Tuesday, July 08, 2008

High Seas to High Society by Sophia James

Emma Seaton has come to London for the specific purpose of finding Asher Wellingham, Duke of Carisbrooke. When he finally appears at the ball she is attending, she contrives to tumble straight into his arms, slipping on the polished floor and due to a shoe buckle she has carefully loosened beforehand. She seeks a treasure map that once belonged to her father, a pirate, which he had carefully rolled up and hidden in a secret compartment in his cane.

When Wellingham killed her father, he took the cane as a prize, not knowing what it contained. Now, she has come to retrieve it, but she's finding herself attracted to Asher, a complication she cannot afford.

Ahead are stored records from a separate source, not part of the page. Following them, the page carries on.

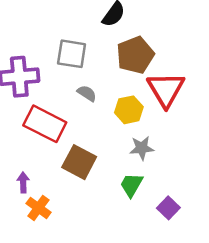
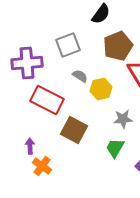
gray square: (72, 54) -> (68, 45), turned -30
yellow hexagon: (129, 110) -> (101, 89), moved

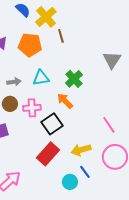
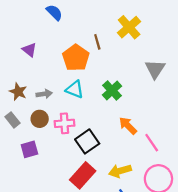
yellow cross: (46, 17) -> (129, 27), moved
orange pentagon: (30, 45) -> (76, 58), moved, turned 30
cyan triangle: (41, 78) -> (75, 89), turned 30
orange arrow: (65, 101) -> (128, 126), moved

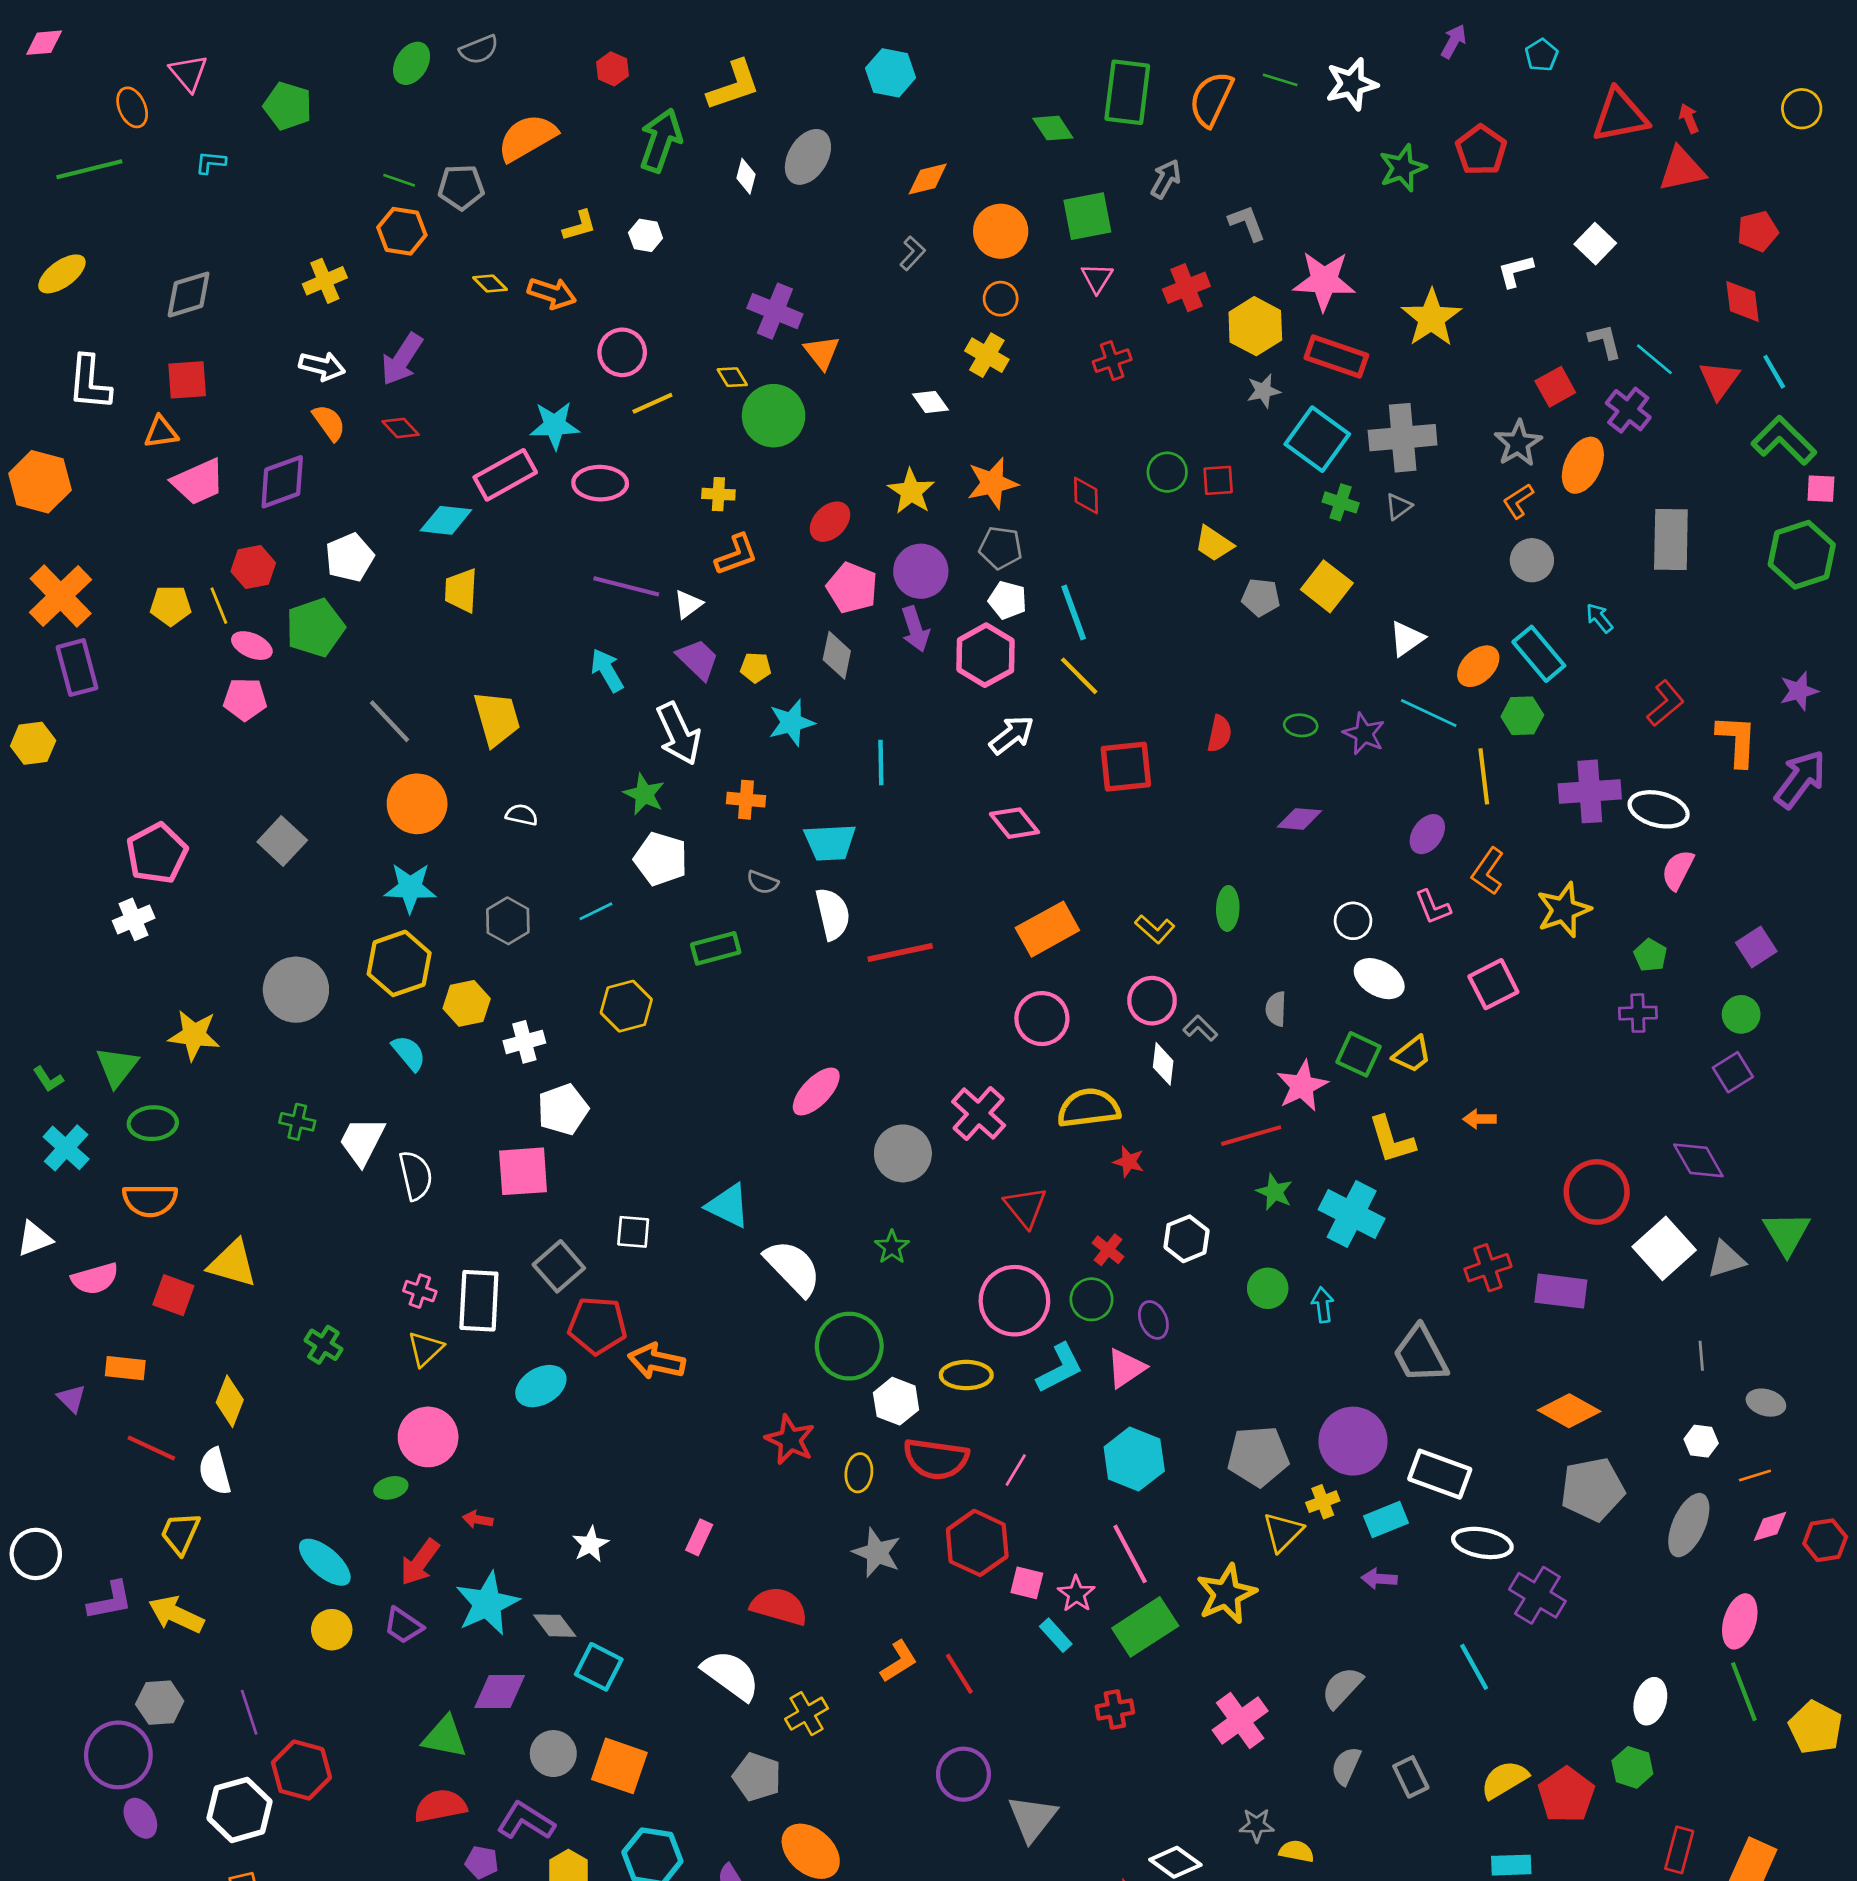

He, too, finds Emma intriguing, but knowing that she set up the meeting with him, he also finds himself wondering why she would go to such lengths to meet with him.

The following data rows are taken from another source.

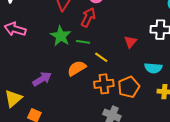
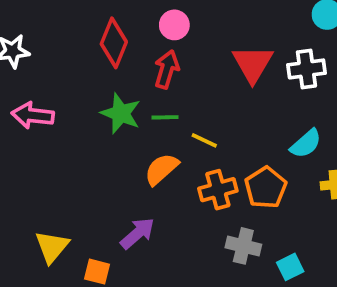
red triangle: (130, 42) -> (253, 64), moved, size x1.6
cyan semicircle: (153, 68) -> (306, 144), turned -36
purple arrow: (42, 79) -> (137, 233), moved

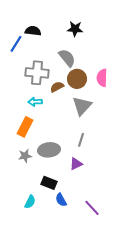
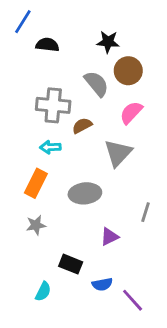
blue line: (16, 44) -> (23, 22), moved
pink semicircle: (102, 78) -> (131, 113), moved, turned 42
brown circle: (77, 79) -> (128, 71), moved
gray line: (81, 140) -> (146, 212), moved
gray ellipse: (49, 150) -> (85, 193), moved
blue semicircle: (61, 200) -> (102, 284), moved, turned -72

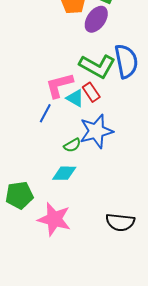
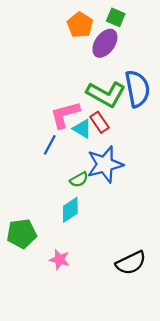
cyan diamond: (64, 173) -> (70, 210), turned -35
pink star: (54, 219) -> (59, 260), size x0.6
black semicircle: (120, 222) -> (131, 263), turned -32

But he has his own reasons for hating pirates, as his brother attempted to rescue him when Asher was imprisoned by pirates... Emma's father, in fact, and lost his sight when they were marooned in the jungle for months. It was this that led him to destroy her father. But he little knows that Emma was the supposed "Cabin boy" who helped him escape the first time he was imprisoned.

Thrown together with Asher, Emma finds her heart engaged, and her reason and need for vengeance falling fast to love and passion. But will Asher hate her when he finds out who she really is? And will his family, his brother included, accept her into their fold when they learn her true background and motives? Which will prevail, love or the need for revenge? Well, this is a romance novel after all, what do you think?

This was an okay book, which I really picked up because of the cover art that depicts Asher as looking very like Ioan Gruffydd from "Horatio Hornblower". It was only okay in that I didn't really get very into the story and felt detatched rather than invested in the main characters and their wants and needs. So I don't have much to say about it either way, positive or negative. Again, an okay book, but nothing special.